** Текст для анализа **
==================================================

ТАМ, ГДЕ ЦАРИТ АБСОЛЮТНАЯ ГАРМОНИЯ, НЕТ НИ ХРИСТИАНСТВА, НИ ЕВРЕЙСТВА
Юрий Табак, писатель, переводчик, религиовед
– Недавно я наткнулся на описание Староновой синагоги в дневниках Кафки и тут же про себя сравнил с описанием петербургской синагоги в прозе Мандельштама, и вот мысль пришла: и тот и другой – поздние продукты мендельсоновской Хаскалы, и тот и другой сохранили в целостности еврейское сознание, о чем свидетельствует их творчество, – но Мандельштам, в отличие от Кафки, не вступал в откровенные, болезненные споры с иудаизмом. Как ему удавалось сохранять чаши весов с иудаизмом и христианством почти в равновесном положении? Не с этим ли «почти» связана сложность прочтения практически всего поэтического наследия Мандельштама?

==================================================

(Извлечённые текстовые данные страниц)

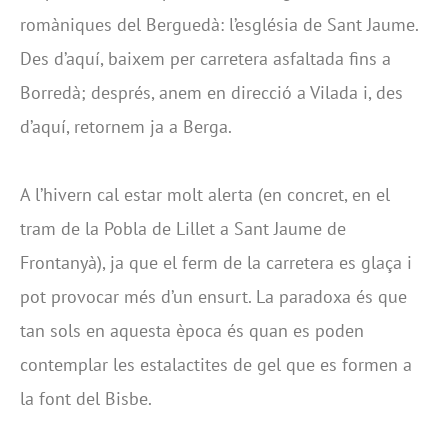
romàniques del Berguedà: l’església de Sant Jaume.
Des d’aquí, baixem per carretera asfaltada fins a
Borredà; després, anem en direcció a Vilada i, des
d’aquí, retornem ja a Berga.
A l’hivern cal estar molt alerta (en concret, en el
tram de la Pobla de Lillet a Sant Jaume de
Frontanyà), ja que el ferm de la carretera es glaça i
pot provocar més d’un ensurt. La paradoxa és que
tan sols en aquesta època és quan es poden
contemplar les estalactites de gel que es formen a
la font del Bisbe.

==================================================

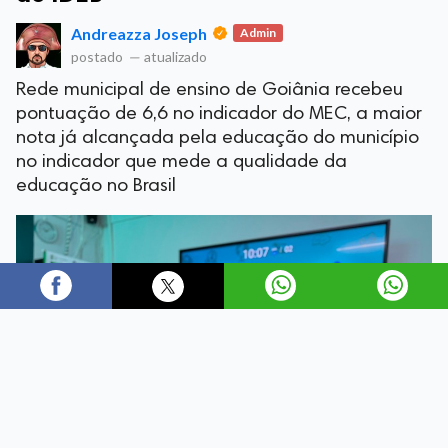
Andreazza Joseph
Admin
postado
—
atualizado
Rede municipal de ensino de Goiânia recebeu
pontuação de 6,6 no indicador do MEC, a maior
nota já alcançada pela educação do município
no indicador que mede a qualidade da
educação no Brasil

==================================================

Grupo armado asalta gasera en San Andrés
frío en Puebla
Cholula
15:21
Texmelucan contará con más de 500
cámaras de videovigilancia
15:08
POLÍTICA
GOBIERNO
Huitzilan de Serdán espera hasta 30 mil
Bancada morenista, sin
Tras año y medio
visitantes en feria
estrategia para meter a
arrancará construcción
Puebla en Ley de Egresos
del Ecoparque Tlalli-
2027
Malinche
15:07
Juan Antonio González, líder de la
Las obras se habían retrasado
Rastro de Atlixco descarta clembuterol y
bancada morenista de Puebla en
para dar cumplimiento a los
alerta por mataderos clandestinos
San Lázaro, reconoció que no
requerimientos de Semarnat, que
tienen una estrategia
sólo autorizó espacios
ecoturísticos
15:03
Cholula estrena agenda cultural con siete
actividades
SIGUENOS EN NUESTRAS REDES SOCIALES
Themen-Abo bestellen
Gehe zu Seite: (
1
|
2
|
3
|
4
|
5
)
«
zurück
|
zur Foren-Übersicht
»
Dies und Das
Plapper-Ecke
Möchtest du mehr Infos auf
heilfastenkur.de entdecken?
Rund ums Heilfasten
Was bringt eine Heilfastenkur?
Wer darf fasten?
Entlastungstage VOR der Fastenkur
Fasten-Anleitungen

==================================================

** Задания для выполнения **
1) Определите, согласуются ли с текстом для анализа утверждения (а), (б) и (в), и для каждого ответьте «да» или «нет», приведя точную цитату из текста, которая это решает: (а) в тексте упоминается описание Староновой синагоги в дневниках Кафки; (б) описание петербургской синагоги, о котором идёт речь, взято из стихов Мандельштама; (в) в тексте сказано, что Мандельштам, как и Кафка, вступал в откровенные споры с иудаизмом.
2) Выпишите из текста для анализа точный фрагмент: начните с места, где стоят слова «ТАМ, ГДЕ ЦАРИТ», и остановитесь после слов «поэтического наследия Мандельштама?».

** Ответы по заданиям **
1)
(а) Да: «Недавно я наткнулся на описание Староновой синагоги в дневниках Кафки».
(б) Нет: «с описанием петербургской синагоги в прозе Мандельштама».
(в) Нет: «но Мандельштам, в отличие от Кафки, не вступал в откровенные, болезненные споры с иудаизмом».

2)
ТАМ, ГДЕ ЦАРИТ АБСОЛЮТНАЯ ГАРМОНИЯ, НЕТ НИ ХРИСТИАНСТВА, НИ ЕВРЕЙСТВА
Юрий Табак, писатель, переводчик, религиовед
– Недавно я наткнулся на описание Староновой синагоги в дневниках Кафки и тут же про себя сравнил с описанием петербургской синагоги в прозе Мандельштама, и вот мысль пришла: и тот и другой – поздние продукты мендельсоновской Хаскалы, и тот и другой сохранили в целостности еврейское сознание, о чем свидетельствует их творчество, – но Мандельштам, в отличие от Кафки, не вступал в откровенные, болезненные споры с иудаизмом. Как ему удавалось сохранять чаши весов с иудаизмом и христианством почти в равновесном положении? Не с этим ли «почти» связана сложность прочтения практически всего поэтического наследия Мандельштама?